Mark Twain and George Washington Cable

Twain and Cable became friends on a promotional book tour together in November of 1884 that reached 80 cities by February of 1885 when Adventures of Huckleberry Finn was published. Twain had invited Cable, famous for Old Creole Days (1879) and The Grandissimes (1880), to join him and, for obvious reasons, they stayed in the northern states and never went south of St. Louis.


Those reasons became obvious after the Christmas break, by which time Cable’s controversial essay The Freedman’s Case in Equity had been published and the Huck-Jim relationship had become the most successful part of Twain’s presentation. Both writers attacked racism but in different ways, and many see Twain’s novel as simply evasive and racist (I'm not one of them). But at the time it was worse for Cable: after he published a follow-up The Silent South in April, he and his family had to flee New Orleans to live in Massachusetts.

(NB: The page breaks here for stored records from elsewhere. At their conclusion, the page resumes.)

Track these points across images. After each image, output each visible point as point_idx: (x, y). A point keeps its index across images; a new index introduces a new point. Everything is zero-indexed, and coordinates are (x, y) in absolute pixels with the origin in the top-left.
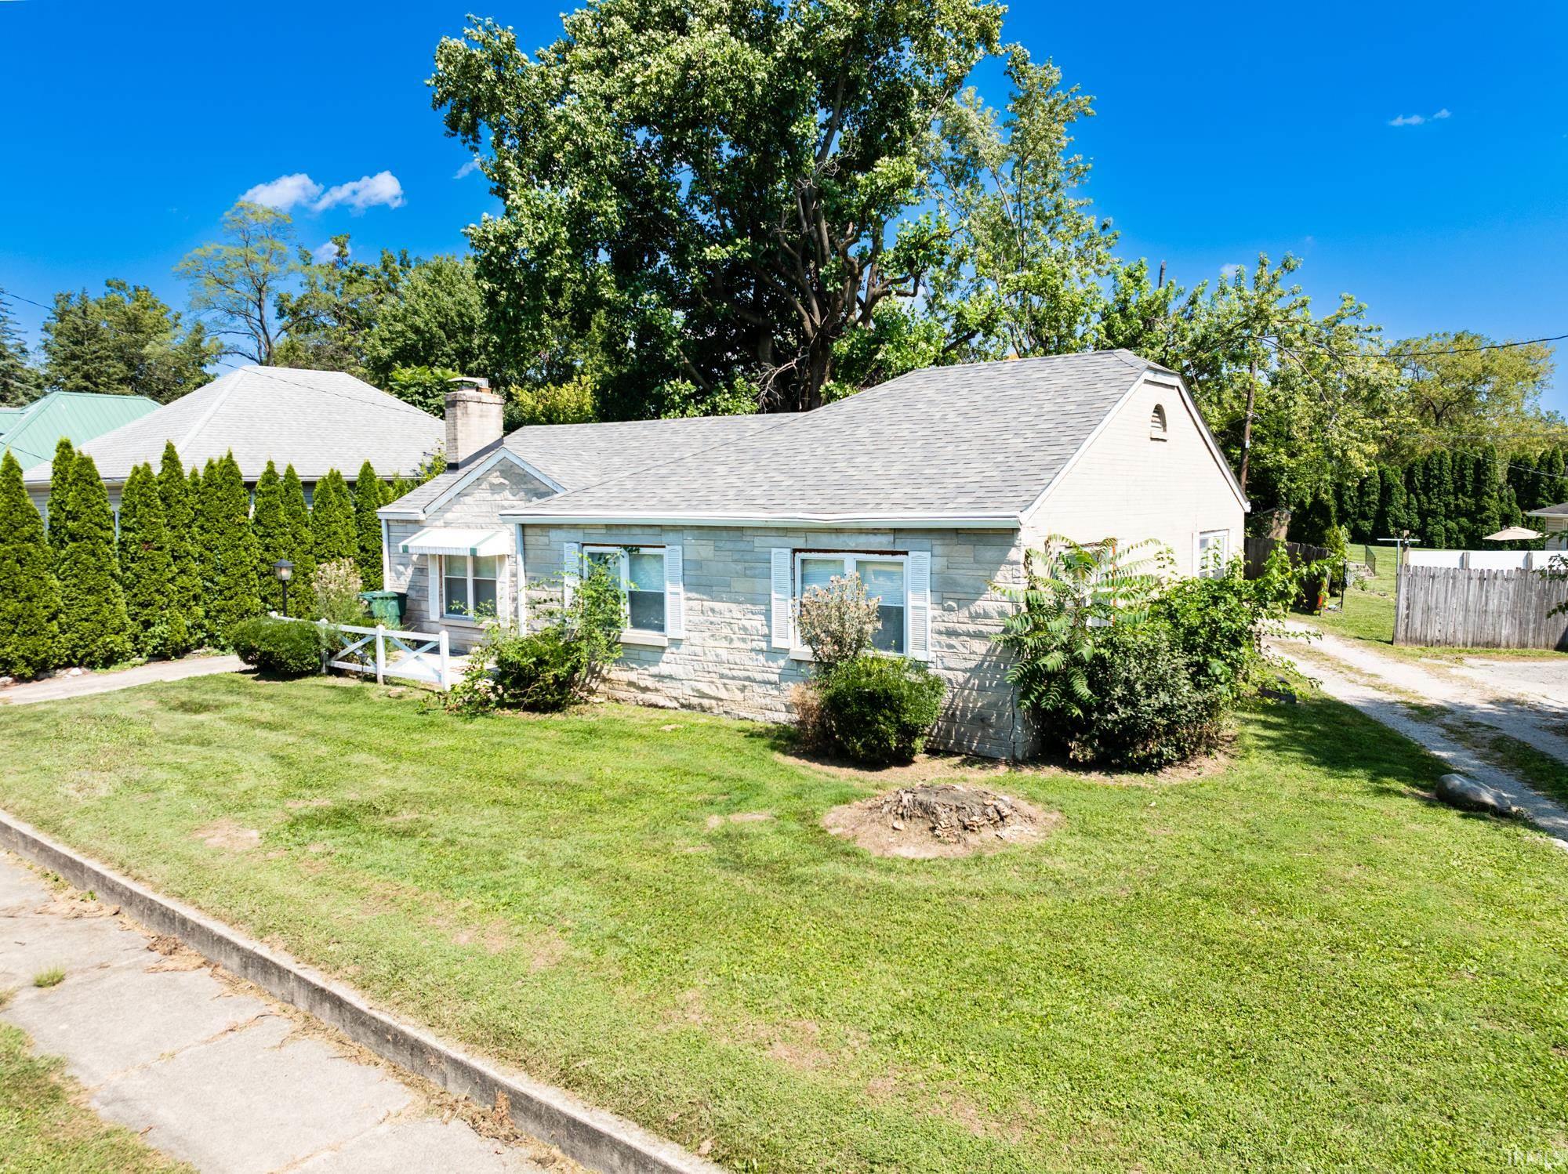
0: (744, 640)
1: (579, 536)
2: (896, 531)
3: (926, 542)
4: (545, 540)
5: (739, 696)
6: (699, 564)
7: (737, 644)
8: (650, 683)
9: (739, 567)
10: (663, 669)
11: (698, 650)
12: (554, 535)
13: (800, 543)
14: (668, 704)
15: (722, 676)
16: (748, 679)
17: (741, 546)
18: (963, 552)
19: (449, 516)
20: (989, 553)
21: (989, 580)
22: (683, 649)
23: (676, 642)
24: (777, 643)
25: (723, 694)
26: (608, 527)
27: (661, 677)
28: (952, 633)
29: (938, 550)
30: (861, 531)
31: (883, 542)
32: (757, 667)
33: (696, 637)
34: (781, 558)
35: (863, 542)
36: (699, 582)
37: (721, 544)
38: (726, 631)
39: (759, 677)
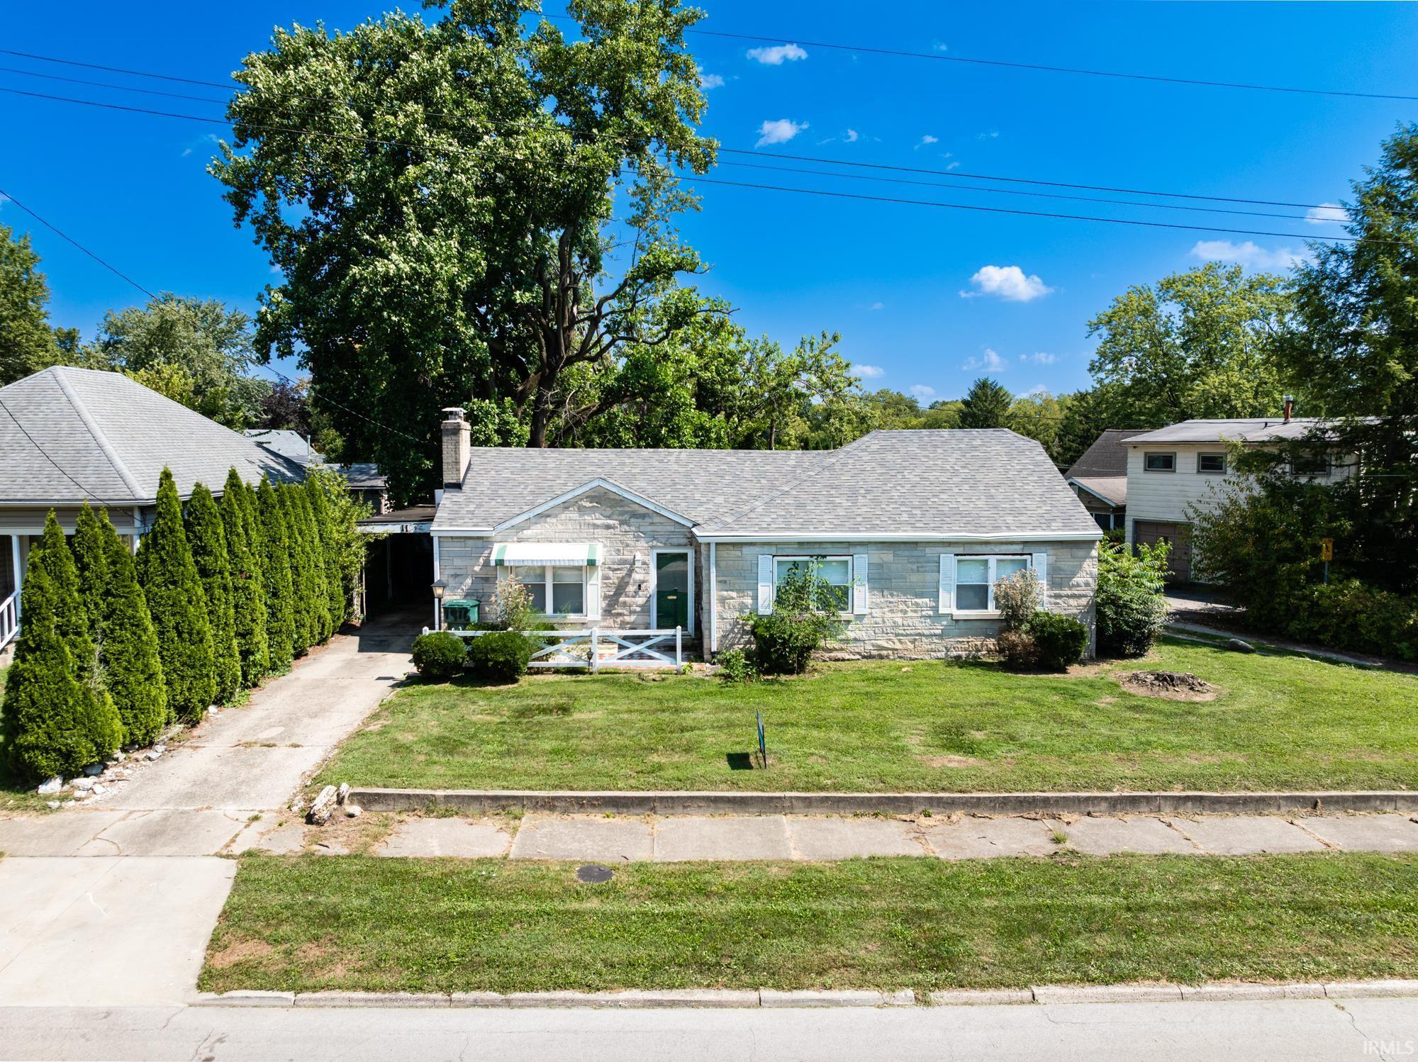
1: (773, 550)
2: (1025, 543)
3: (1043, 548)
4: (738, 553)
5: (911, 646)
6: (883, 566)
9: (915, 567)
10: (849, 635)
11: (879, 620)
12: (746, 550)
13: (960, 550)
14: (852, 657)
15: (897, 635)
16: (919, 634)
17: (916, 553)
18: (1065, 553)
19: (527, 533)
20: (1081, 553)
21: (1080, 567)
22: (866, 620)
23: (860, 617)
24: (942, 611)
25: (898, 646)
26: (801, 543)
28: (1059, 596)
29: (1051, 552)
30: (1002, 543)
32: (925, 627)
33: (876, 612)
34: (948, 558)
35: (1004, 549)
36: (881, 581)
37: (899, 553)
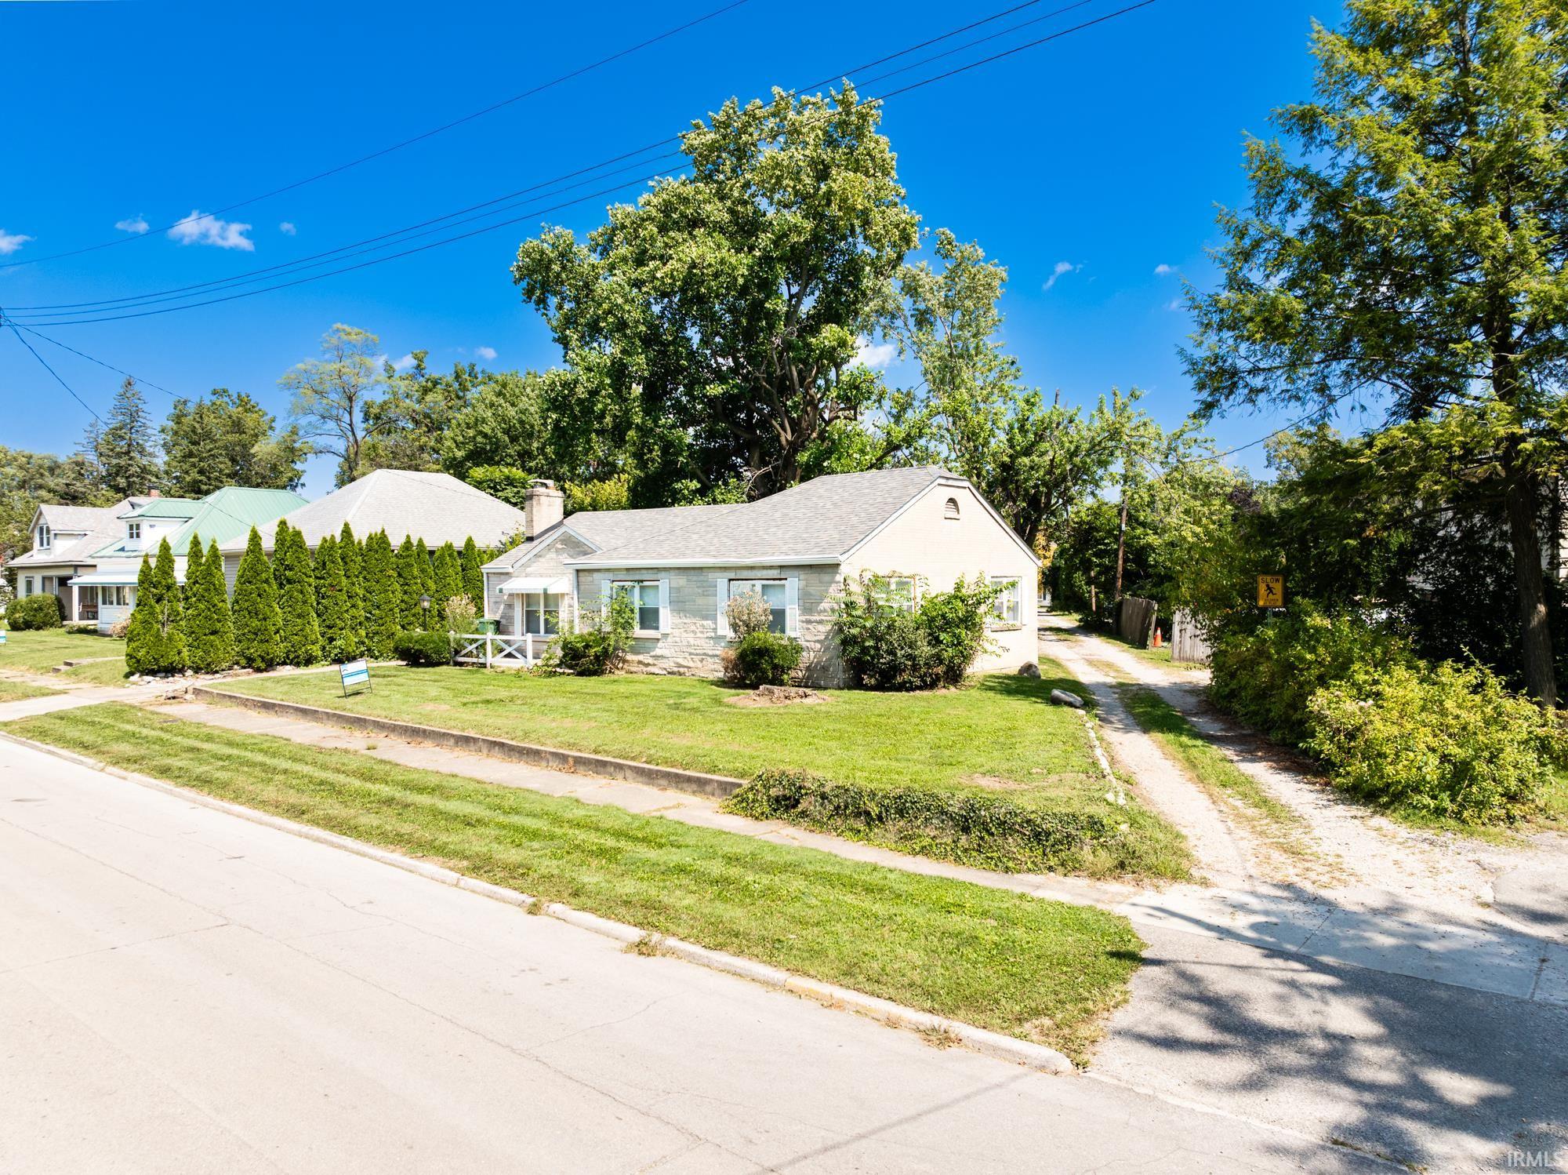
0: (702, 632)
1: (611, 576)
2: (781, 567)
3: (796, 573)
4: (590, 579)
5: (700, 665)
6: (678, 590)
7: (699, 635)
8: (650, 661)
9: (700, 591)
10: (658, 652)
11: (678, 639)
12: (596, 575)
13: (732, 576)
14: (661, 672)
15: (691, 654)
16: (705, 654)
17: (701, 578)
18: (814, 577)
19: (529, 570)
20: (826, 577)
21: (827, 591)
22: (669, 639)
23: (665, 635)
24: (720, 632)
25: (691, 664)
26: (628, 570)
27: (656, 657)
28: (809, 622)
29: (802, 577)
30: (764, 568)
31: (775, 573)
32: (709, 647)
33: (676, 632)
34: (722, 583)
35: (767, 573)
36: (680, 605)
37: (691, 577)
38: (693, 628)
39: (710, 653)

While The Silent South has faded from sight, the controversy around Huckleberry Finn was just beginning and it is now Black Americans who have led the way in calling for it to be banned from classrooms -- Satire or evasion?: Black perspectives on Huckleberry Finn (1992) is an excellent overview. Many Jewish English professors, journalists and high school teachers have defended the novel, but the two groups have talked at cross purposes. For many Jewish Americans, we must never forget history, because there is a moral opportunity here – thinking of the Holocaust and Night – but for many Black Americans we should be silent about this because of the "N" word, because Slavery was their Holocaust and because Twain’s satire is misunderstood and mis-applied, often to the embarrassment of Black high school students. It is not a question of one group being right and one being wrong. Both are right. But in American classrooms today, teaching Huckleberry Finn (and, more recently, To Kill a Mockingbird) stirs up ghosts and demons, and I can think of no equivalent book for Jews.